Using both genomic and clinical data, researchers have developed a new prognostic framework to predict outcomes, including mortality, in patients with acute myeloid leukemia (AML), according to a recent study conducted by Moritz Gerstung, PhD, and colleagues from the European Bioinformatics Institute EMBL-EBI and Wellcome Trust Sanger Institute in Cambridge, United Kingdom. Dr. Gertsung presented the results at the 2015 ASH Annual Meeting.
“Our approach is the first attempt to predict outcomes based on a comprehensive set of prognostic variables,” Dr. Gerstung said, “unlike previous approaches that force patients into a small set of categories, such as high, intermediate, and low-risk based on only a few markers.”
The impact of genomic risk factors on patient outcomes can sometimes be difficult to determine, particularly in the setting of co-occurring genomic lesions. The tool developed and tested by the researchers recognizes mutations in 55 prognostically relevant genes along with 18 of the most common cytogenic legions. It also takes into account blood counts, patient age, and gender.
The authors used detailed diagnostic, treatment, and survival data gathered from 1,540 patients with AML who were enrolled in three trials from the German-Austrian AML Study Group.
Through systematic evaluation of risk-modeling strategies, the researchers identified factors associated either positively or negatively with mortality, using a combination of “many small and few large” variables, including:
- Fusion genes generated by t(15;17), inv(16), and inv(3) rearrangements
- Complex karyotype
- trisomy 21
“Multiple risk factors act mostly additively,” the authors reported, “with the exception of gene-gene interaction terms, including NPM1:FLT3ITD:DNMT3A (n=93; hazard ratio [HR] = 1.50; p<0.03).”
“Additionally, our data show that almost all patients have multiple genomic lesions, and they occur in unique constellations,” Dr. Gertsung said, adding that he believes this finding should prompt clinicians to move toward prognostic schemes that account for multiple co-occurring factors.
Overall, about two-thirds of predicted inter-patient risk variation was related to genomic factors (i.e., balanced rearrangements, copy number changes, and point mutations). The remaining one-third could be attributed primarily to demographic variables, treatment, and diagnostic blood counts. “A large share, but not all, prognostic information seems to be determined by genomic factors,” the authors wrote.
The researchers also tested whether these models could accurately predict the probability of survival and mortality during induction therapy, first complete remission, and after relapse.
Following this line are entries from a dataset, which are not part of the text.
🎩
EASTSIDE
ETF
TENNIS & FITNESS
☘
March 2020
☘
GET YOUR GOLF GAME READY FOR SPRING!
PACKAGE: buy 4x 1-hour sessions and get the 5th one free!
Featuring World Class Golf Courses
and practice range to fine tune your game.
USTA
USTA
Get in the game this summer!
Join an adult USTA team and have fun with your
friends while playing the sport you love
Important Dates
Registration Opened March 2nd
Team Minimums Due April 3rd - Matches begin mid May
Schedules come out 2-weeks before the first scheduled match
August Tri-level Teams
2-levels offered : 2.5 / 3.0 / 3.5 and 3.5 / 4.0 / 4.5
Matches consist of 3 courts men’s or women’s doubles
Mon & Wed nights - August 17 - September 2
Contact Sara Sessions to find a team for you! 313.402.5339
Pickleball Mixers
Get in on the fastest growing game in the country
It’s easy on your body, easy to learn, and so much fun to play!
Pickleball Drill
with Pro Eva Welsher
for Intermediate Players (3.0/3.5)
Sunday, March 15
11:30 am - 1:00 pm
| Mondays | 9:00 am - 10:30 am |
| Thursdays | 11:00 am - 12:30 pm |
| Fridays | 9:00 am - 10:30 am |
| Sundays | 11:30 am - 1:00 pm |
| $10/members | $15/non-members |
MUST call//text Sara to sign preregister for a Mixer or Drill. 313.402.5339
“The resulting personalized predictions provide a quantitative risk assessment and allow evaluating the effect of treatment decisions such as allogeneic hematopoietic cell transplantation versus standard chemotherapy in first complete remission,” the authors concluded.
This study acts as proof of principle of this prediction framework but, before the framework could be used as a clinical decision support tool, it needs to be tested in larger cohorts of AML patients prospectively.
Gerstung M, Papaemmanuil E, Martincorena I, et al. Personally tailored risk prediction of AML based on comprehensive genomic and clinical data. Abstract #85. Presented at the American Society of Hematology’s Annual Meeting, December 5, 2015; Orlando, FL.